Art from the walls of WilPower

I was at Kraft for two years, but they were piling eight hours of work on me for my four-hour shift. So 10 years ago I got a job at Dominick's Supermarket. A job coach at my program got it for me. Since Christmas Eve 1994, I've been working as a utility worker there. I bag groceries, do price checks, and stock shelves. I spend half my time in the parking lot, pushing the carts around. It's a pretty good job. I don't want to always be doing this, though. After I get my GED, I want to keep the job, and then join a program called Community Scholars. It teaches you how to take college classes—how to take notes, study for tests… all that stuff. It lasts about a year. Then I want to go to a community college and get a degree in drug and alcohol counseling. I already have a lot of experience with talking to people about their problems with that stuff. I'll stay working at the supermarket the whole way through school, though. I'm going to get a good pension from them.

In terms of my mental health right now, I guess there's always room for improvement.

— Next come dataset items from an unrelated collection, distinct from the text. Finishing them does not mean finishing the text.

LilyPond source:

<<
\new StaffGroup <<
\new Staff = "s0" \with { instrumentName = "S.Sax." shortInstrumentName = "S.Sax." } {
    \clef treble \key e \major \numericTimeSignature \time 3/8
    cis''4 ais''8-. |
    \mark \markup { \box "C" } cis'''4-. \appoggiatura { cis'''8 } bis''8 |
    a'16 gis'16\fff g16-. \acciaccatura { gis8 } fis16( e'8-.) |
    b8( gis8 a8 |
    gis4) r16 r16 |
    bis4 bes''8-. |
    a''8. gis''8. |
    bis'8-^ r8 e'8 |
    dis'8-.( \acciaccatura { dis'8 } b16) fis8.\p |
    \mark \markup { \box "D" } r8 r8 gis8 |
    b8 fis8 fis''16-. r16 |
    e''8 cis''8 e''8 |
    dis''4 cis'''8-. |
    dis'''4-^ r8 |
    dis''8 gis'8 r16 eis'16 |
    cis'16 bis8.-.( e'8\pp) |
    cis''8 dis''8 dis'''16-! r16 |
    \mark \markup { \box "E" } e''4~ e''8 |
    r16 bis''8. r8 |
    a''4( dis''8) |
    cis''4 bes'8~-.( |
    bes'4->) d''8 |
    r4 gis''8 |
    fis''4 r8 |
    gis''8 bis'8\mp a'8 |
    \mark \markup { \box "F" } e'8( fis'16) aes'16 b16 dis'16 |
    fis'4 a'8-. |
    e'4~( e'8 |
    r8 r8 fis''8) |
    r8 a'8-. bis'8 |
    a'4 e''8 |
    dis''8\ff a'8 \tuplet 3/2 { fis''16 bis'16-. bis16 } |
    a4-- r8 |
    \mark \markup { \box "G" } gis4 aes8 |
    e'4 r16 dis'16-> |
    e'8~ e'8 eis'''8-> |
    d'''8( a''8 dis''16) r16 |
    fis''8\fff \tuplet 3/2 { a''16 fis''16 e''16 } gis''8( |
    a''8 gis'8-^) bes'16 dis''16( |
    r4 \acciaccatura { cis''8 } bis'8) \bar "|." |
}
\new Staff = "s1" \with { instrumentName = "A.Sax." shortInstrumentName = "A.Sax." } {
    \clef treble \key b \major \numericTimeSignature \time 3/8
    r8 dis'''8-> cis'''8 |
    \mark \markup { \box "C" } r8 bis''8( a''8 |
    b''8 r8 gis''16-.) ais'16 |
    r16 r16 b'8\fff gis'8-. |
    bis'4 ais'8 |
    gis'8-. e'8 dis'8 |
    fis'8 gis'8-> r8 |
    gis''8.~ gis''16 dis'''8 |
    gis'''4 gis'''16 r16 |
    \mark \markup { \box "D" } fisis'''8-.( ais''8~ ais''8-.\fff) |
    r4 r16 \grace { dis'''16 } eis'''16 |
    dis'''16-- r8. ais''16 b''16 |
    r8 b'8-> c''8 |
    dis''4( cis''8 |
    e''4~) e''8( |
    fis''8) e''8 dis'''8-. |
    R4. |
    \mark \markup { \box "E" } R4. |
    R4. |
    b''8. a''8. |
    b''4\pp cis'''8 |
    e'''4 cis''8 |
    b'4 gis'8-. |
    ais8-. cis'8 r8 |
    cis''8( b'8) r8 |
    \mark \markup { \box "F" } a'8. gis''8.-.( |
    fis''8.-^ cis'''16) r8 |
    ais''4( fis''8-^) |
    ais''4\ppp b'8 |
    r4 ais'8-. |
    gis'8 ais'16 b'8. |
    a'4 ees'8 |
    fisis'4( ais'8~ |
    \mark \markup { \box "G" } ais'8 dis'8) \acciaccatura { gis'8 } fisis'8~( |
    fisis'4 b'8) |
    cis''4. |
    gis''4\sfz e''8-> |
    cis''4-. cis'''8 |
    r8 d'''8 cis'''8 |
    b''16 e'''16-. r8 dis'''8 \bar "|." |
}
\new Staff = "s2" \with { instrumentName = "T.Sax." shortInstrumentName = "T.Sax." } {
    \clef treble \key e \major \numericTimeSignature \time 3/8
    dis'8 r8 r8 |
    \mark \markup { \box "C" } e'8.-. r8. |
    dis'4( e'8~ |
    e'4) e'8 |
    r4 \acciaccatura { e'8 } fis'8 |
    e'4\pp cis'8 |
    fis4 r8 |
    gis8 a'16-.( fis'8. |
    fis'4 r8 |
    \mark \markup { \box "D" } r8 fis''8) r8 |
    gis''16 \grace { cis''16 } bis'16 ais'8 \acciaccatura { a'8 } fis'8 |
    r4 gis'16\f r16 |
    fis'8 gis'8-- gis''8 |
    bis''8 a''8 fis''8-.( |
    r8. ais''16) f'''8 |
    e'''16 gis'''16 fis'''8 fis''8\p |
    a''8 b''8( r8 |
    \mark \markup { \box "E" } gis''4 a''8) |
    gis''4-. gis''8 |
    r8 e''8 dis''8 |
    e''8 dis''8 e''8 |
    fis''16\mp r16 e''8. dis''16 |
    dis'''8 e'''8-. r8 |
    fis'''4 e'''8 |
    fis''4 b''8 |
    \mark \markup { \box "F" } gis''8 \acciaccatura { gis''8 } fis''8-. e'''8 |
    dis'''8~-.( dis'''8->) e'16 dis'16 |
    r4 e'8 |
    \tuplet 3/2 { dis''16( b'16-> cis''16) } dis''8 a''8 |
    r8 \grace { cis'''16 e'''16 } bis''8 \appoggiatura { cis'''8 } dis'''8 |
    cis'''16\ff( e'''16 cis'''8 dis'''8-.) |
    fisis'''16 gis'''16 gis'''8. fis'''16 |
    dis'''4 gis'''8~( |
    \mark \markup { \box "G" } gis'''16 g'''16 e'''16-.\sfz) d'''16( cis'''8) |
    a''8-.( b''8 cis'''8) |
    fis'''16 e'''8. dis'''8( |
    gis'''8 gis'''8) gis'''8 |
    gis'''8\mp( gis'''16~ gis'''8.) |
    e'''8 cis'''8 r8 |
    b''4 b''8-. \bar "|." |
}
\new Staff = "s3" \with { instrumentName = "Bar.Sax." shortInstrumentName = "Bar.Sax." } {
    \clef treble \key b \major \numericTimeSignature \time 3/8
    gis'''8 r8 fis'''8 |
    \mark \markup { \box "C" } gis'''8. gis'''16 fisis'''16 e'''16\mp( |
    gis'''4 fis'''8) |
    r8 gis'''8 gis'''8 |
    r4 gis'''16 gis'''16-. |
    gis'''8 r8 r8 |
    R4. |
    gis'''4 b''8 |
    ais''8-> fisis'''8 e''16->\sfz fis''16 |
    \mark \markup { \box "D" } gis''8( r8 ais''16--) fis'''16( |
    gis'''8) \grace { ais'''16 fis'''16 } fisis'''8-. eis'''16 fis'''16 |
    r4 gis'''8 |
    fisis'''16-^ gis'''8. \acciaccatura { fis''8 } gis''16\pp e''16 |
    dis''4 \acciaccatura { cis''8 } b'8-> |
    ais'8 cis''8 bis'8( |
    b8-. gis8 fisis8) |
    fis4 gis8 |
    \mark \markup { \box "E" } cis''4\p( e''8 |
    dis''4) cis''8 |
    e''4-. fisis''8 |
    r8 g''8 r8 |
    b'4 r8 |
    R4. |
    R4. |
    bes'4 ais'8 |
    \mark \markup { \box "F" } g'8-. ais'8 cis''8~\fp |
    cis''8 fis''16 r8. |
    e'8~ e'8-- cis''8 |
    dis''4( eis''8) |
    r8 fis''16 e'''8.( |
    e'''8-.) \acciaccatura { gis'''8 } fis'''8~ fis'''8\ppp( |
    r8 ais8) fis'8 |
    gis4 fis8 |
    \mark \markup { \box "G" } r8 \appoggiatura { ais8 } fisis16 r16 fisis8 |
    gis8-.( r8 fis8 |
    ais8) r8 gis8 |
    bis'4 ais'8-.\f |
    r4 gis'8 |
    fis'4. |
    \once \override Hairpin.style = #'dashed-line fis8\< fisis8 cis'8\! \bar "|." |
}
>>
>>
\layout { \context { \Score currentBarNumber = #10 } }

I've been facing some symptoms recently—a lot of heavy agitation and anxiety. It can really distract me. But I haven't had anything as severe as the hallucinations about mowing down crowds of people since Florida. I guess I should consider myself lucky for that. I really wouldn't want something that substantial or drastic to happen again. The thought of it scares me. I have a contact with reality that gets better as time passes.